Okay, this will probably sound like a very silly question, but I have never worked with lard before. Does lard have any smell? If it does, does it affect the soap any?


----------



## mel z (Apr 23, 2013)

heatherglen said:


> Okay, this will probably sound like a very silly question, but I have never worked with lard before. Does lard have any smell? If it does, does it affect the soap any?



Not the lard you buy in the grocery store now, it is deodorized. If you rendered your own it would have a smell, but in the soap it would *mostly* fade to a very faint aroma when used.


----------



## heatherglen (Apr 23, 2013)

mel z said:


> Not the lard you buy in the grocery store now, it is deodorized. If you rendered your own it would have a smell.



Okay, thanks!


----------



## soap_bubbles (Apr 23, 2013)

The only time I have had piggie smell was when I soaped too hot--pre melting the lard with the harder oils like cocoa butter and the like. Now that I soap at cooler temps no issues at all--I let the heat from the lye reaction melt the lard and no bacon-ie smell at all!


----------



## judymoody (Apr 23, 2013)

Yes, soaping cool is the trick with lard.

It is a good substitute for palm oil, with the disclaimer that if you switch one for the other that you run your recipe through a lye calculator.


----------



## wickedter (Apr 23, 2013)

What is your guys proportion of using animal oil and vegetable oil?


----------



## mel z (Apr 23, 2013)

wickedter said:


> What is your guys proportion of using animal oil and vegetable oil?



You can use 100% tallow or lard if you want, or any percentage.

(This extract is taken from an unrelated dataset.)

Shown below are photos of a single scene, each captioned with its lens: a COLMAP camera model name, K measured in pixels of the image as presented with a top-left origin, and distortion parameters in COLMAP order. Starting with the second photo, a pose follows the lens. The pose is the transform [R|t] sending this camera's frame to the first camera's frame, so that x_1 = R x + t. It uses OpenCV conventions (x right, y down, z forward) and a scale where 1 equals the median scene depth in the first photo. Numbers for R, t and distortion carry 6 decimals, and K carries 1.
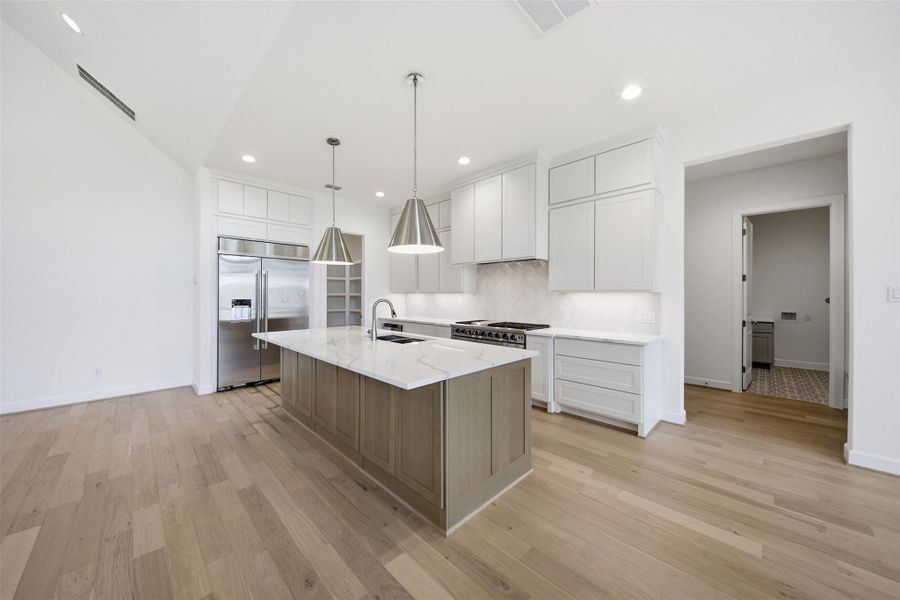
lens RADIAL K [[316.5, 0, 455.8], [0, 316.5, 297.2], [0, 0, 1]] dist [0.008039, -0.001073]
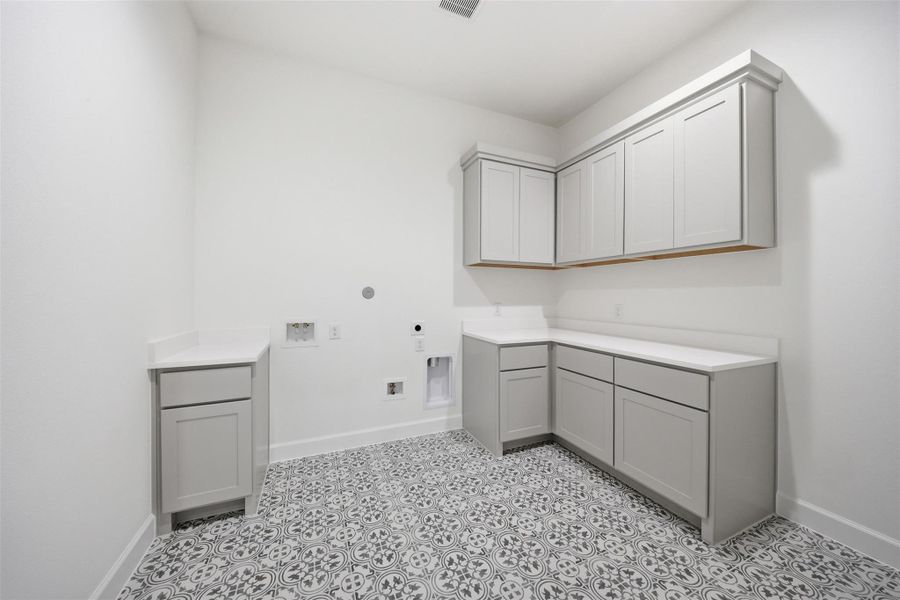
lens RADIAL K [[316.5, 0, 449.6], [0, 316.5, 296.5], [0, 0, 1]] dist [0.008039, -0.001073]
pose [[0.378862, -0.003930, 0.925445, 0.620301], [-0.000236, 0.999991, 0.004343, 0.011670], [-0.925453, -0.001864, 0.378857, 0.561856]]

You can simply replace coconut oil or palm oil with it, but redo the calculations on a lye calculator.

Here is a thread with a few recipes:

http://www.soapmakingforum.com/f11/rendering-tallow-33777/


----------



## newbie (Apr 23, 2013)

Beef tallow can be even cheaper than lard and is great in soap. Every recipe is different. I have made an 80% tallow bar and a 20% tallow bar. Just depends on what properties you want in your soap.


----------